Web-sockets tunnel for HTTP requests: facilitates requests to an HTTP server sitting behind a firewall.
WStunnel creates an HTTPS tunnel that can connect servers sitting behind an HTTP proxy and firewall to clients on the internet. It differs from many other projects by handling many concurrent tunnels allowing a central client (or set of clients) to make requests to many servers sitting behind firewalls. Each client/server pair are joined through a rendez-vous token.
At the application level the situation is as follows, an HTTP client wants to make request to an HTTP server behind a firewall and the ingress is blocked by a firewall:
HTTP-client ===> ||firewall|| ===> HTTP-server
The WStunnel app implements a tunnel through the firewall. The assumption is that the WStunnel client app running on the HTTP-server box can make outbound HTTPS requests. In the end there are 4 components running on 3 servers involved:
the http-client application on a client box initiates HTTP requests
the http-server application on a server box behind a firewall handles the HTTP requests
the WStunnel server application on a 3rd box near the http-client intercepts the http-client's requests in order to tunnel them through (it acts as a surrogate "server" to the http-client)
the WStunnel client application on the server box hands the http requests to the local http-server app (it acts as a "client" to the http-server) The result looks something like this:
But this is not the full picture. Many WStunnel clients can connect to the same server and many http-clients can make requests. The rendez-vous between these is made using secret tokens that are registered by the WStunnel client. The steps are as follows:
WStunnel client is initialized with a token, which typically is a sizeable random string, and the hostname of the WStunnel server to connect to
WStunnel client connects to the WStunnel server using WSS or HTTPS and verifies the hostname-certificate match
WStunnel client announces its token to the WStunnel server
HTTP-client makes an HTTP request to WStunnel server with a std URI and a header containing the secret token
WStunnel server forwards the request through the tunnel to WStunnel client
WStunnel client receives the request and issues the request to the local server
WStunnel client receives the HTTP reqponse and forwards that back through the tunnel, where WStunnel server receives it and hands it back to HTTP-client on the still-open original HTTP request
In addition to the above functionality, wstunnel does some queuing in order to handle situations where the tunnel is momentarily not open. However, during such queing any HTTP connections to the HTTP-server/client remain open, i.e., they are not made aware of the queueing happening.

........

» Exercise objective
Answer these questions from the WStunnel description above.
(a) How many components are involved, and on how many servers do they run?
(b) Which protocols does the WStunnel client use to connect to the WStunnel server?
(c) What does wstunnel do when the tunnel is momentarily not open?

» Provided data
........

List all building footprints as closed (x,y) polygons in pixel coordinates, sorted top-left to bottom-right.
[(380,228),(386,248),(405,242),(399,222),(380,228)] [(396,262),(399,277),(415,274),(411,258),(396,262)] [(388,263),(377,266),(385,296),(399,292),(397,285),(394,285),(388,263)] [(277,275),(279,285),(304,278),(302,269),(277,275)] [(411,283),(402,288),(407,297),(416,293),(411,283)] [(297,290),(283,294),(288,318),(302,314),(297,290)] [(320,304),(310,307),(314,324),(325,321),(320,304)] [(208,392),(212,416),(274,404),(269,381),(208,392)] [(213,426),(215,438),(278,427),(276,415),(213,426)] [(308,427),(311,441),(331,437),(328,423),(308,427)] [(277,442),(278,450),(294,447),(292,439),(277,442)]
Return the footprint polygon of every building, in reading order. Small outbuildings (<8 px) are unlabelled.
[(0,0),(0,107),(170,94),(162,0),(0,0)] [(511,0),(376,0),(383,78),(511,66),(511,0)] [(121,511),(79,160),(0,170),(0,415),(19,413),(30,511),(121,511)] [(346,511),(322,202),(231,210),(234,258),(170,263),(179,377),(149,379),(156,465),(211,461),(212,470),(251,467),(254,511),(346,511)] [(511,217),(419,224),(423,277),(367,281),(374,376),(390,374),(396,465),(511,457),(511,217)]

........

» Reply to the exercise
(a) Four components running on three servers.
(b) WSS or HTTPS.
(c) It does some queuing.